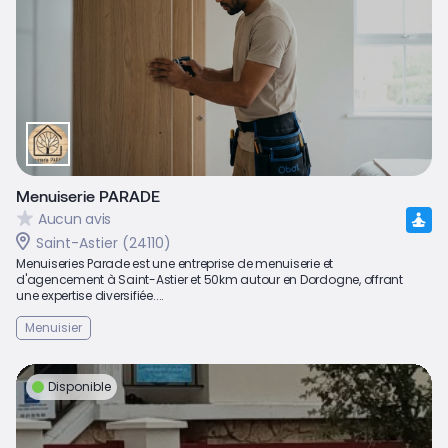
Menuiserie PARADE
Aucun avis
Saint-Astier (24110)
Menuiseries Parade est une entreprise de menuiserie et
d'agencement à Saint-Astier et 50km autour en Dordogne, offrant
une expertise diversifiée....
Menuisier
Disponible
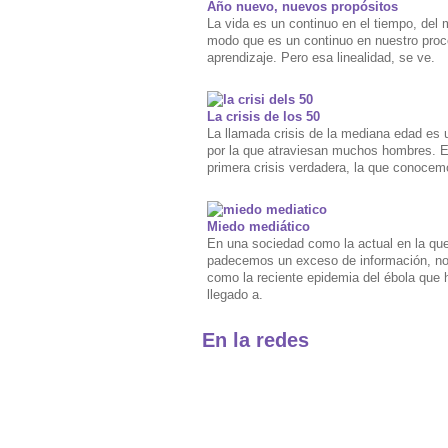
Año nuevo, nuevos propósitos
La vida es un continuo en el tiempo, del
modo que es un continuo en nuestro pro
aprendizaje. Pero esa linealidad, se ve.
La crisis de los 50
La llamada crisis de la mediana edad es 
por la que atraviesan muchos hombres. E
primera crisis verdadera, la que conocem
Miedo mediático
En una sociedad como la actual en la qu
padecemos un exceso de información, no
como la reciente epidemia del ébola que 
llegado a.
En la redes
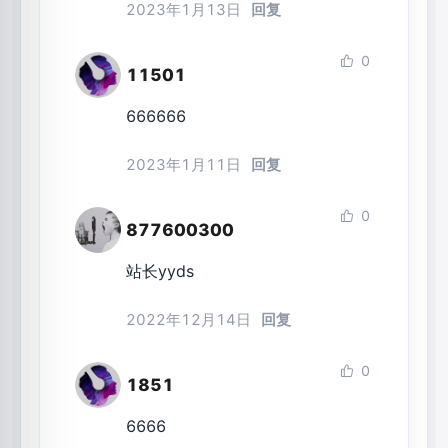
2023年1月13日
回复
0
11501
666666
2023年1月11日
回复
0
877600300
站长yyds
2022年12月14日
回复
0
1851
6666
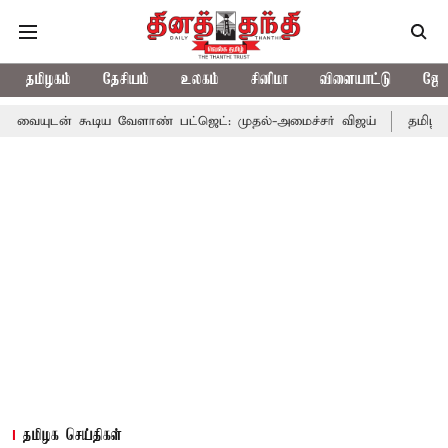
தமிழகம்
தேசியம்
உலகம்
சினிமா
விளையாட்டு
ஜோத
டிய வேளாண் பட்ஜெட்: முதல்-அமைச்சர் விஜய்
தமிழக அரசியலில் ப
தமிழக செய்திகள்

---

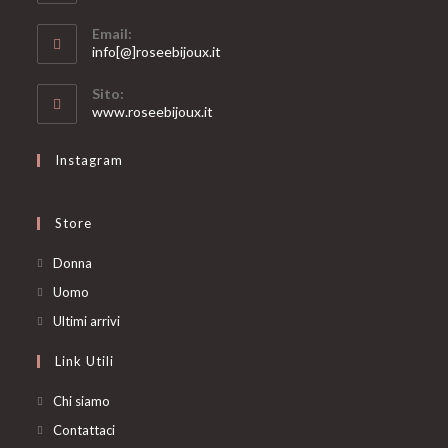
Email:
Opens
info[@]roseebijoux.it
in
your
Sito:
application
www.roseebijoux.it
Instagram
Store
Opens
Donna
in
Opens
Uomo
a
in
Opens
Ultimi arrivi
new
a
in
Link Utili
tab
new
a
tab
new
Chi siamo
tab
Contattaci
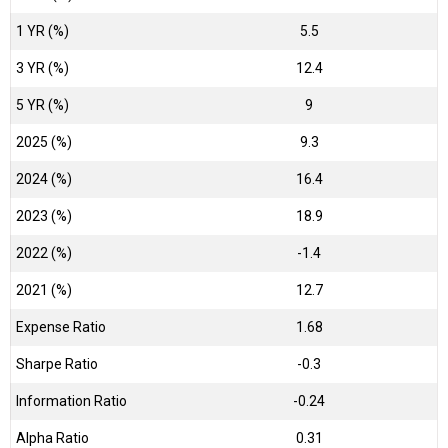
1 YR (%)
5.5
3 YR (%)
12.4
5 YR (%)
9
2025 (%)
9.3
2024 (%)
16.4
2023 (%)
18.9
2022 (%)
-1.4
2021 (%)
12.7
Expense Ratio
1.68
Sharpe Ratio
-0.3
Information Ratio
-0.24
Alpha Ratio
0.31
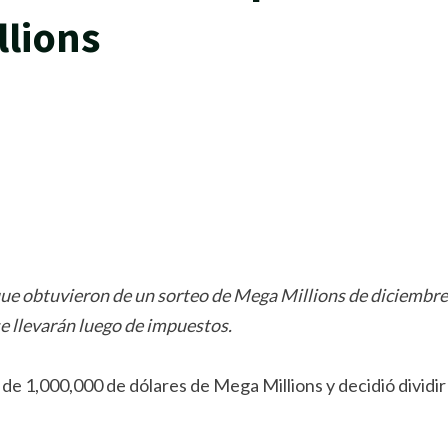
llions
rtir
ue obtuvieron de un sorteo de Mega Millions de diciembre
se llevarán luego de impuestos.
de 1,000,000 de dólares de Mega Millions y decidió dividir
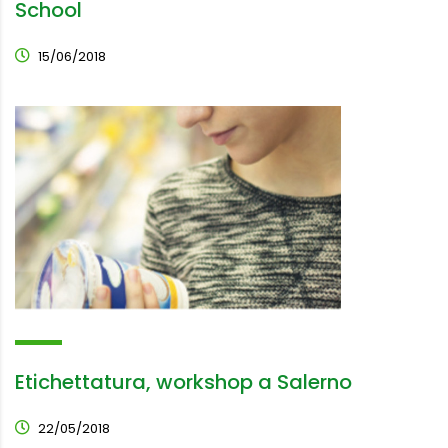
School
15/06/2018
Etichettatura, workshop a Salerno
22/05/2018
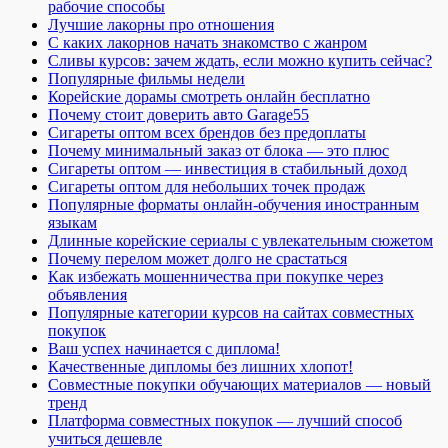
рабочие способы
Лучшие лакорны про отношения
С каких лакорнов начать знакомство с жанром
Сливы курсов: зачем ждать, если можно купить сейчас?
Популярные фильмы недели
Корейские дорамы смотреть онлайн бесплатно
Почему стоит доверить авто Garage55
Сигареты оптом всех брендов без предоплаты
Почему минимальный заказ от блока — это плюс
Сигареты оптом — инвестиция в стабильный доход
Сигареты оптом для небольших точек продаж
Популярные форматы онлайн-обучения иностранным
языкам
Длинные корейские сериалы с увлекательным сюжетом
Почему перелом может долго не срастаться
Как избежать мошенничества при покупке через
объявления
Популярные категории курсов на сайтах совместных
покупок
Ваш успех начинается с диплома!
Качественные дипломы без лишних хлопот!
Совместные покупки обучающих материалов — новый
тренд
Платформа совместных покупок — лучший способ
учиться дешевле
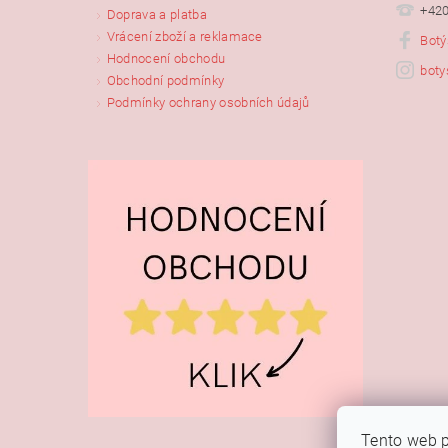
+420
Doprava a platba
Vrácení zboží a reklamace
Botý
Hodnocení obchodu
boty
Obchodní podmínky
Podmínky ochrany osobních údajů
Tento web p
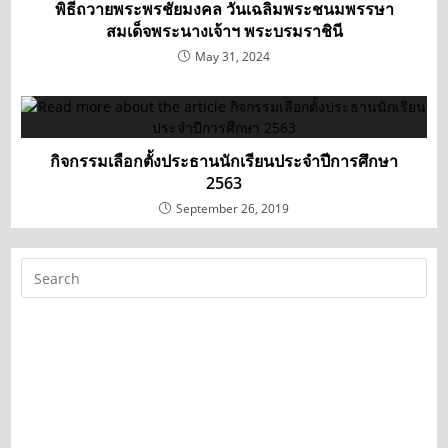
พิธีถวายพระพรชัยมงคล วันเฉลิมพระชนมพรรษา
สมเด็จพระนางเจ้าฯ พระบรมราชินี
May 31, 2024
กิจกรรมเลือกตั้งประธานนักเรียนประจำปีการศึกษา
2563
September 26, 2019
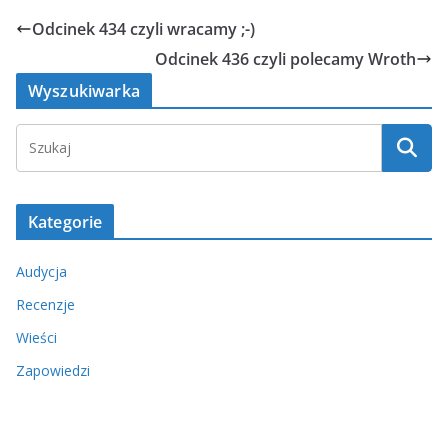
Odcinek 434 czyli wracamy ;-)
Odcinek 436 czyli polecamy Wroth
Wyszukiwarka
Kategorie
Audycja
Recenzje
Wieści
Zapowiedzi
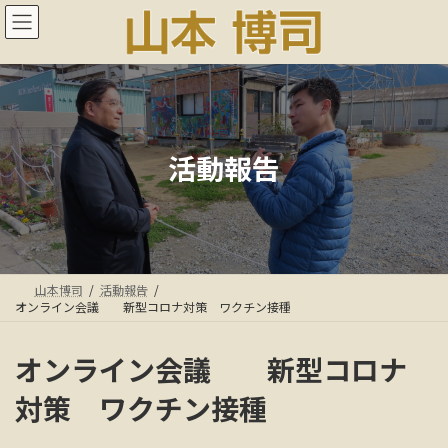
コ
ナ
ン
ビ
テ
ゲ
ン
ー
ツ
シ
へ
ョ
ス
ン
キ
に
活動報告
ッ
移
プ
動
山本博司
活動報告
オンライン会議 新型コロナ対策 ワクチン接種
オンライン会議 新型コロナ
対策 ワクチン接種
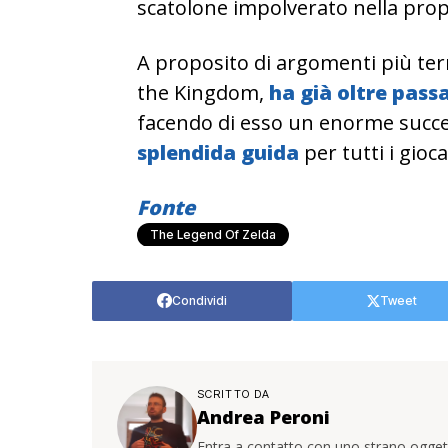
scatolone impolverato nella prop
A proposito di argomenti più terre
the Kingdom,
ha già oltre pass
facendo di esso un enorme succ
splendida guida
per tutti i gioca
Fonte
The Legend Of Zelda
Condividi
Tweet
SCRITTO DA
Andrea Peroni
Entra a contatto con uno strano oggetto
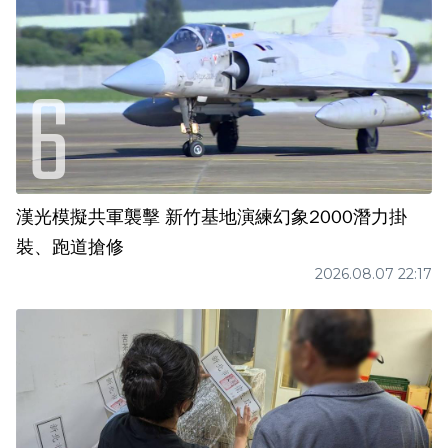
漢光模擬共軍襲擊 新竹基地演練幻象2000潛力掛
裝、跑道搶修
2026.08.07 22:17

Exercise details: Arrange everything in the data from the line containing "рабочие способы" down to the line containing "Почему стоит доверить авто Garage55", both included, as a Markdown table with the columns Row and Text. Give each line a row number and leave out blank lines.

Your solution:
| Row | Text |
|---|---|
| 1 | рабочие способы |
| 2 | Лучшие лакорны про отношения |
| 3 | С каких лакорнов начать знакомство с жанром |
| 4 | Сливы курсов: зачем ждать, если можно купить сейчас? |
| 5 | Популярные фильмы недели |
| 6 | Корейские дорамы смотреть онлайн бесплатно |
| 7 | Почему стоит доверить авто Garage55 |